[TASKS AND EXERCISES]
- a) In the text on hookworm, CRP and wood smoke in pregnancy, how do the authors account for the positive link between hookworm and CRP, given that Ascaris behaves differently? Reply in one to three sentences.
- b) Carry on with the text on hookworm, CRP and wood smoke in pregnancy, starting after its last sentence.

[GIVEN TEXT]
__________________________________________________

There are two reasons why we would have also expected a negative association of hookworm with CRP. First, secretory products released by adult hookworms during feeding can down-regulate the inflammatory response in humans by suppressing TNFα secretion [76]. Second, although experimental hookworm infection in a human volunteer showed a transient increase in CRP as well as pro-inflammatory (IFNγ) and T helper 2 (Th2) cytokines (IL5, IL13) soon after infection, this response was dampened once adult worms had reached the intestine and started shedding eggs [77]. It is unlikely that hookworm was a transient infection in women in our study, as the prevalence based on egg counts was over 50%, indicating ongoing transmission [42]. The observed positive association between CRP and presence of hookworm in pregnancy may be explained by different degrees of tissue damage caused by the adult worms. In contrast to the non-invasive manner by which adult Ascaris worms feed [78], hookworm adults invade the mucosa and submucosa of the small intestine where the release of hydrolases and mechanical injury associated with feeding results in considerable tissue damage [79]. An additional justification for the different response of CRP between hookworm and Ascaris in pregnancy is explained by the capacity of the adult hookworm Necator americanus to produce proteases that specifically cleave the eosinophil chemoattractant eotaxin [80] whereas Ascaris induces higher transcription levels of eotaxin at least in pigs [81].

In this population where wood is used as fuel for cooking, increased hours of wood smoke exposure during pregnancy increased the odds of elevated CRP. Studies from India have reported that wood fuel use is associated with low birth weight [82], more frequent stillbirth and increased risk of preterm delivery [83], outcomes that are in turn associated with elevated CRP [84, 85]. To our knowledge, this is the first report of an association between biofuel exposure and inflammation during pregnancy, although the finding is consistent with a study of women living in rural India that found increased serum CRP concentration in those exposed to wood smoke [12].

__________________________________________________

[DATASET]
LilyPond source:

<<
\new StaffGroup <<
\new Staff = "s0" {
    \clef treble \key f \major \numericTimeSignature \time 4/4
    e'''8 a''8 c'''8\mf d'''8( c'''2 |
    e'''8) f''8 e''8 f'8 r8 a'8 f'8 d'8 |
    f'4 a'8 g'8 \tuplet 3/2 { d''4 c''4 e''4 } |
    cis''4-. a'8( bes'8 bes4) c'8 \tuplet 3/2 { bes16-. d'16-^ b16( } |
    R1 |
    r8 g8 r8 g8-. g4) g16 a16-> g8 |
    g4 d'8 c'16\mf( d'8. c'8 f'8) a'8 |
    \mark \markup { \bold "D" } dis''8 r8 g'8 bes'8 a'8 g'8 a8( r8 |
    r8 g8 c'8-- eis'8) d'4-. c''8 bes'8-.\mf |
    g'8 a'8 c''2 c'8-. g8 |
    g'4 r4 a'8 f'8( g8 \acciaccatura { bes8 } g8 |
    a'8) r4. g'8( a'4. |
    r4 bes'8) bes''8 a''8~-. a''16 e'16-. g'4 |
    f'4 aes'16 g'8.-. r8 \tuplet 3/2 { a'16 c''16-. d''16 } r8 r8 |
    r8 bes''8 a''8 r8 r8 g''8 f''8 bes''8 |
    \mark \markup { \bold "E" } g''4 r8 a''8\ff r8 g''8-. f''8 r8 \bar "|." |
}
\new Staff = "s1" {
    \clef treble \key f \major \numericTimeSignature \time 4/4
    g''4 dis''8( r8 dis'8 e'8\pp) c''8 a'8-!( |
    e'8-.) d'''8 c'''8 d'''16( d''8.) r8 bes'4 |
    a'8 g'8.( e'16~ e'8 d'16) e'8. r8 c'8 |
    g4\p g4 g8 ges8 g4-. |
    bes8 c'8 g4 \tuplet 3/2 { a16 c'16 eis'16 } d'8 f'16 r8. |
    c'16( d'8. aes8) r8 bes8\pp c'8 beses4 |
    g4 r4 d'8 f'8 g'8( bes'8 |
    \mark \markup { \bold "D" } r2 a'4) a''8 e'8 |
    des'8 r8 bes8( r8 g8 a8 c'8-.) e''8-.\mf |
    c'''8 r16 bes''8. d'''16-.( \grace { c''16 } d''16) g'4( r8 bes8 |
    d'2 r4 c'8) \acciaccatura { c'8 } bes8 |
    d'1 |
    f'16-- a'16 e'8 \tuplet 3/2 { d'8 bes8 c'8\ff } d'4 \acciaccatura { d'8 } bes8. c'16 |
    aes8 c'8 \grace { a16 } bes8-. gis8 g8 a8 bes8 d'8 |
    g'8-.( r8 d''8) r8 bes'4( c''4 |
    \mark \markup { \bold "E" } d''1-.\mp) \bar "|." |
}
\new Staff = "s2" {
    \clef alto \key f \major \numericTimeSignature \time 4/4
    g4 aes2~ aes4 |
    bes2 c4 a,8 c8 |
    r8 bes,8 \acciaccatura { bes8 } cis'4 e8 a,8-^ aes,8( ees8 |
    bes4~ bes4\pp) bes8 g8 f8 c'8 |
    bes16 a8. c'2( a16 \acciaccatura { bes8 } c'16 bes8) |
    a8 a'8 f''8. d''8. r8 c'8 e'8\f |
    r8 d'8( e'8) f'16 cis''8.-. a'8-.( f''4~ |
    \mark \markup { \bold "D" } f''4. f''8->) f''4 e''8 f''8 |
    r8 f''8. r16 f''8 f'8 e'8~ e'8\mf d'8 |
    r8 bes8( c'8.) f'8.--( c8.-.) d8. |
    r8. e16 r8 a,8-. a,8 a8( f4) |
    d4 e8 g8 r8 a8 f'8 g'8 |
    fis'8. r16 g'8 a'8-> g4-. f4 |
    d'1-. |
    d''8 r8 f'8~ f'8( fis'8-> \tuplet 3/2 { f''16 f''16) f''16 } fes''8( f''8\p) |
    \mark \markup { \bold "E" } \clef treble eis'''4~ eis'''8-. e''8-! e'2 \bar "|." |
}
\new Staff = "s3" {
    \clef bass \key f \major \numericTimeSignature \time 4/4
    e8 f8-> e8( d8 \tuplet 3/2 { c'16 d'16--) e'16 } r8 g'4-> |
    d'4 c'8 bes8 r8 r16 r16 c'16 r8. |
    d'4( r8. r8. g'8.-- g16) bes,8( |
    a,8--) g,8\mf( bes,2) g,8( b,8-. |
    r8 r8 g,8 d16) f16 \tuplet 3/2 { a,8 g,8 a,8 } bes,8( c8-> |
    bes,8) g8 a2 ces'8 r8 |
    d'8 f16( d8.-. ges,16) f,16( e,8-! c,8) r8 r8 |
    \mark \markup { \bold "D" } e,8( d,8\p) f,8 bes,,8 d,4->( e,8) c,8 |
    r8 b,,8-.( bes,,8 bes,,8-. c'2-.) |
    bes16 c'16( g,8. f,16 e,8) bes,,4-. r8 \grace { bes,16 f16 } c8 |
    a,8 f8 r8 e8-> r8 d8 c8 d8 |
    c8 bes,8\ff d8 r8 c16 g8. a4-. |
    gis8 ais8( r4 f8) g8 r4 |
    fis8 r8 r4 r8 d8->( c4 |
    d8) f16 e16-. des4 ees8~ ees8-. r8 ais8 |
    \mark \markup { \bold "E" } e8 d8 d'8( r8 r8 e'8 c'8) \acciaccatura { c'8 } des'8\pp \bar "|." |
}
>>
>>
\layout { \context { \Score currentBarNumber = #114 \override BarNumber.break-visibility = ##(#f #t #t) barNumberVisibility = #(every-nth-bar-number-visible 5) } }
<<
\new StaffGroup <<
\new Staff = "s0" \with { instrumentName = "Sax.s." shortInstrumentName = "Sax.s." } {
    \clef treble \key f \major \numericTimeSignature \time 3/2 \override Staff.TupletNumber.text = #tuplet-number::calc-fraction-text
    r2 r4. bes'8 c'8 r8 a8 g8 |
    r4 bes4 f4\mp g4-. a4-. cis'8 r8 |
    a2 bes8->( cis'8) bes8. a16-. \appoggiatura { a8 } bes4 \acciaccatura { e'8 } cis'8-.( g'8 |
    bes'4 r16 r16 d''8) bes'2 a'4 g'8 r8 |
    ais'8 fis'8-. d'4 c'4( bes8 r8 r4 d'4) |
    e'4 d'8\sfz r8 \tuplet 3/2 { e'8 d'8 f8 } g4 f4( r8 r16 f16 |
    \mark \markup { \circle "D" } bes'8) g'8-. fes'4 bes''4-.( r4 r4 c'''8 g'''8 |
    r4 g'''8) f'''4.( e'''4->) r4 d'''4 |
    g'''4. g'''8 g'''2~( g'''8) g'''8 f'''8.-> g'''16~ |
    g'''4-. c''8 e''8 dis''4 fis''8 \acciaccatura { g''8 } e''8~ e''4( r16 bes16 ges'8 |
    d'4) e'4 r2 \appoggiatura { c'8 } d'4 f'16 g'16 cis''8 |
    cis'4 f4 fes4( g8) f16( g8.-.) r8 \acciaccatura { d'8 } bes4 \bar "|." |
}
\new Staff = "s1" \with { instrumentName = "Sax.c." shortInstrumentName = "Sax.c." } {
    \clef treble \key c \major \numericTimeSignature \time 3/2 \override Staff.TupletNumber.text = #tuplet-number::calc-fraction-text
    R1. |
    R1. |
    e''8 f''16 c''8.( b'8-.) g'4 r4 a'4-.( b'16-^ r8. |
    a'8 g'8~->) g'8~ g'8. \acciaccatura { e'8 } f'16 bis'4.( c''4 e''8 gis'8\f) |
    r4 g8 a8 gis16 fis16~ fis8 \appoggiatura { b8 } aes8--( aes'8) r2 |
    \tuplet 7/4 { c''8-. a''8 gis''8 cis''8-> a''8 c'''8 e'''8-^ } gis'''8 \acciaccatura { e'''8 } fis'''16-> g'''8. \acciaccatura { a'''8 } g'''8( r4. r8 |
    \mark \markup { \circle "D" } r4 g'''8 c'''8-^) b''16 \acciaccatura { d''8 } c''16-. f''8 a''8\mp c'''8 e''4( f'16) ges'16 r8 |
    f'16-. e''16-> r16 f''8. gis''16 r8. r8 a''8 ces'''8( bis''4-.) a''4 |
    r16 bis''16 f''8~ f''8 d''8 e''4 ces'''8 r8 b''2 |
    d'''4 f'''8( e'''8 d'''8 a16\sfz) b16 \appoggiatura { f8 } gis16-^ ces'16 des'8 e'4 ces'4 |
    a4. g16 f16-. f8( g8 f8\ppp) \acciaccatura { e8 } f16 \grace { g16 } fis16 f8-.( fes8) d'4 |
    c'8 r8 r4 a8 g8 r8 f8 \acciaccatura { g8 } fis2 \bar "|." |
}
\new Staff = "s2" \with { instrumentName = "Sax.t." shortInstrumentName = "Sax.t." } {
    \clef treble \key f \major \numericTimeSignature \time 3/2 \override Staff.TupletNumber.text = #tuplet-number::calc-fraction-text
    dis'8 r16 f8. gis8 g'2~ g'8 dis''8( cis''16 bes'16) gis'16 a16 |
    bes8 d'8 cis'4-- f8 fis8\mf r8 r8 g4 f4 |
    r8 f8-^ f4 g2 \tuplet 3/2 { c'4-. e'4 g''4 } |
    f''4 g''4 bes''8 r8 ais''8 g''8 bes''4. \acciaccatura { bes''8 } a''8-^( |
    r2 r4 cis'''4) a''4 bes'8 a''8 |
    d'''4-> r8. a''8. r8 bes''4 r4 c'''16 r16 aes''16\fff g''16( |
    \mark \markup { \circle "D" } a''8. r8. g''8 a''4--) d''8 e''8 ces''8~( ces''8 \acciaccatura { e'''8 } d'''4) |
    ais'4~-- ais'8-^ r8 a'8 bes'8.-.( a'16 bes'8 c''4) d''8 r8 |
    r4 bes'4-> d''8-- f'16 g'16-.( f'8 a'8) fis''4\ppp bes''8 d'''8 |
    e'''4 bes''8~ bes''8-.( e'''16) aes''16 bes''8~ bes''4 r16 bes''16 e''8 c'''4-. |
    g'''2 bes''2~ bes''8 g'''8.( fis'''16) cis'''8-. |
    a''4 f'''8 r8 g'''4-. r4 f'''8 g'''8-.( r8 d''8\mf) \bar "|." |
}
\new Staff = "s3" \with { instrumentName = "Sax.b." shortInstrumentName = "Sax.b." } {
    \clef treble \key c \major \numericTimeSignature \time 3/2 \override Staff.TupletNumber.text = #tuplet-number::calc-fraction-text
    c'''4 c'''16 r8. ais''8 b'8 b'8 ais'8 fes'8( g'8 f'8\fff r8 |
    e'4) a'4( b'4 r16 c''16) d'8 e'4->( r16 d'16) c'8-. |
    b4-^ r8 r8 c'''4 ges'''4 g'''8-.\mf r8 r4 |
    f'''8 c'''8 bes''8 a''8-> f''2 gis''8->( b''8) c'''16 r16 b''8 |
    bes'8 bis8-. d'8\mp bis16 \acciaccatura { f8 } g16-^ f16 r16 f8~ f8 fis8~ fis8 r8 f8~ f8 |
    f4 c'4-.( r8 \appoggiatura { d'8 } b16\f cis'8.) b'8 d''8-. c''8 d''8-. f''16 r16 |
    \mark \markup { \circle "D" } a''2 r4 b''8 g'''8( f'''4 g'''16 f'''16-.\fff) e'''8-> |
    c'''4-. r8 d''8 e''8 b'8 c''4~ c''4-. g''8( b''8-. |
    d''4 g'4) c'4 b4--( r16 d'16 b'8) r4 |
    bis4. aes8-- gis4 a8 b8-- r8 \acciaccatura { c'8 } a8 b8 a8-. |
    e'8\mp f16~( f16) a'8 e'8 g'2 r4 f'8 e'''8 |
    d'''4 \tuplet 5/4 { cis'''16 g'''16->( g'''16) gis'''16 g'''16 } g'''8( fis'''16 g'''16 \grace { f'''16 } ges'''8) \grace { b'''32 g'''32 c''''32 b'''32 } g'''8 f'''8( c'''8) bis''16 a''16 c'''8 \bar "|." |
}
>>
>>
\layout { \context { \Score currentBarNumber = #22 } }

__________________________________________________

[SOLVED PROBLEMS]
- a) Adult hookworms invade the mucosa and submucosa of the small intestine, where hydrolases they release and the mechanical injury of feeding cause considerable tissue damage, whereas adult Ascaris feed non-invasively. The authors add that Necator americanus produces proteases that cleave the eosinophil chemoattractant eotaxin, while Ascaris induces higher eotaxin transcription, at least in pigs.

- b)
Strengths and limitations

This cross sectional screening of indigenous pregnant and lactating women in a remote outpatient setting allowed us to collect data on biomarkers of inflammation, infection and nutritional status and to associate these with CRP concentration during the three trimesters of pregnancy and 6 months postpartum. Nevertheless, we acknowledge the following limitations. The cross-sectional design precluded us from monitoring CRP over time and from relating CRP to pregnancy outcomes. The results of our multiple logistic regression models for trimester-specific elevations in CRP in pregnancy may need to be viewed with caution because of the lack of a consensus on trimester-specific cut-offs for CRP [85]. We were unable to explicitly consider intestinal nematodes in our regression models during lactation due to the high proportion of women who did not provide a faecal sample.

Conclusions

Both within the intestine and within the vaginal tract, some organisms raised and others lowered systemic CRP. This highlights the complexity of the associations of pathogens and CRP, and raises questions about how to interpret CRP in settings with multiple infections. It is possible that treatment of ascariasis may inadvertently increase CRP and that the treatment of BV may lead to the opportunistic growth of concurrent/more aggressive microorganisms and to an elevation in CRP, which could adversely affect pregnancy outcomes. Further, folic acid deficiency may play an under recognized role in leading to increased CRP concentrations in lactating women, in which case it might be recommended that folic acid supplementation be extended beyond 3 mo postpartum. Finally, consideration should be given to reducing exposure to indoor wood smoke particularly during pregnancy, given its role in increasing CRP.